Cash investments are typically bank and building society savings accounts, and are the least risky place to invest your money. Bonds – also known as fixed income – are slices of debt issued by companies or governments, and pay a fixed return plus the initial deposit over a certain period of time. Equities are traded on an exchange, such as the London Stock Exchange, which many of the big UK companies trade on.

There are many ways to access the different asset classes, but a popular route is to invest through a unit trust (also known as an OEIC) or investment trust. These are collective investment schemes that will pool the money of many investors together to invest in a range of companies, and they can be specific to a sector, theme or country. An investment trust differs slightly from an OEIC in that it is structured as a limited company and trades on an exchange like any other public company would.

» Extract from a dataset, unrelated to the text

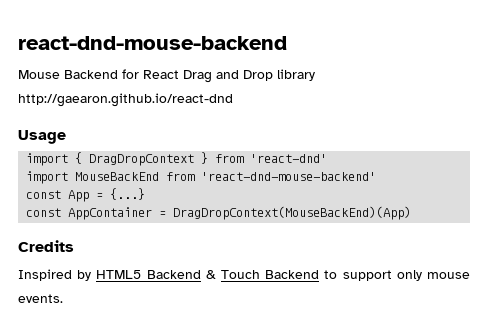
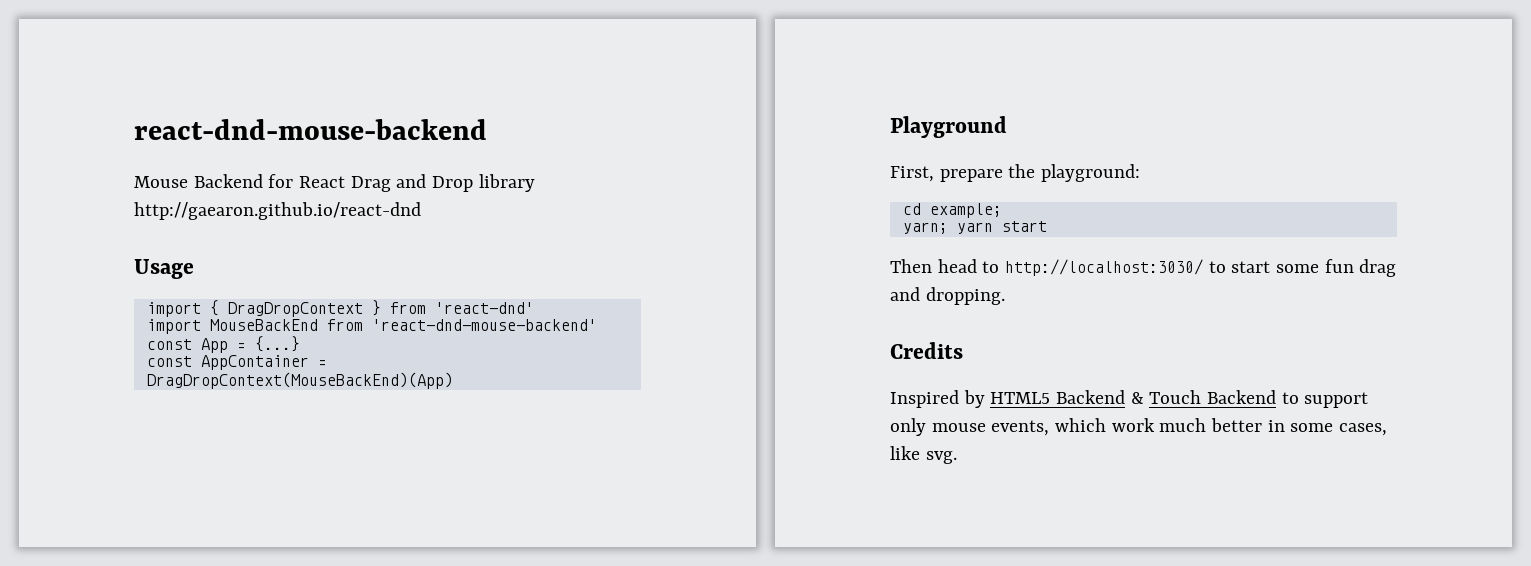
(412, 213) none -> [890,116,1007,138] [890,164,1141,182] [902,203,1002,218] [902,221,1047,234] [890,259,1397,277] [890,287,1005,305] // Playground // First, prepare the playground: // cd example; // yarn; yarn start // Then head to http://localhost:3030/ to start some fun drag and dropping.
[18,294,63,303] events. -> [991,418,1388,436] [890,446,957,464] events, which work much better in some cases, like svg.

Collective investment schemes can invest either actively or passively. Passive funds are not managed by a fund manager, but simply replicate a benchmark or index, for example the FTSE 100. This means that when markets are good, the value of your fund will go up, but when markets are weak, your fund will go down. Active funds differ in that they are managed by a professional fund manager, who aims to do better than the market. The objective is that the fund will rise faster than the market and fall more slowly. The charges on active funds are higher than passive funds. You will be paying for an experienced fund manager and their team to add additional value to your investment.

When considering where to invest your money, think about what your goals are. Are you saving for a house deposit that you’ll need within five years? Or are you putting away a nest egg for retirement? The timeline will dictate how much risk you can take with your money. If you are investing over a longer time period you might want to invest in riskier assets. Over the longer time frame your investment may ride out the natural rise and fall of the markets.

You should remember that the value of investments can go down as well as up, which could mean that you end up with less than when you started. One of the key principles of good investment sense is diversification. By spreading money across a range of asset classes, you can help mitigate the effect of your investment portfolio crashing if the market falls. Historically, different asset classes behave in different ways, so when one asset class is struggling, others often remain stable – which is why investing across asset classes is so important

Some favour a ‘core and satellite’ approach, where the ‘core’ of an investment is made up of more stable market-neutral investments that tend to be less risky throughout the portfolio’s lifetime, and the ‘satellite’, which is made up of riskier, regional-specific assets that might change more frequently. Whatever you do, make sure you understand the risks and commitments before investing, and if you’re unsure, seek out the expertise of a qualified financial adviser.

As an investor you can approach the selection of stocks from many different perspectives. Are you particularly interested in a theme, or a country? Do you know more about a specific company? Top-down investment is when you take a bigger, more macro view of your investments – perhaps investing in a specific theme, such as technology or energy, or taking a geographical approach and putting money into stocks that invest in a certain country. Bottom-up investment means studying individual companies and taking a view on them. Although it is always good to remember that diversifying across a number of stocks is less risky than investing in single stock. 

Whichever way you decide to approach investing, ensure you’ve done your research – spend time reading up about individual funds, investment trusts or companies you’re interested in. Remember, investments should usually be held for at least five years to ride out any bumps in the market, but make sure you take time to review your investment portfolio regularly to ensure it’s performing as you expect, and still on track to meet your goals.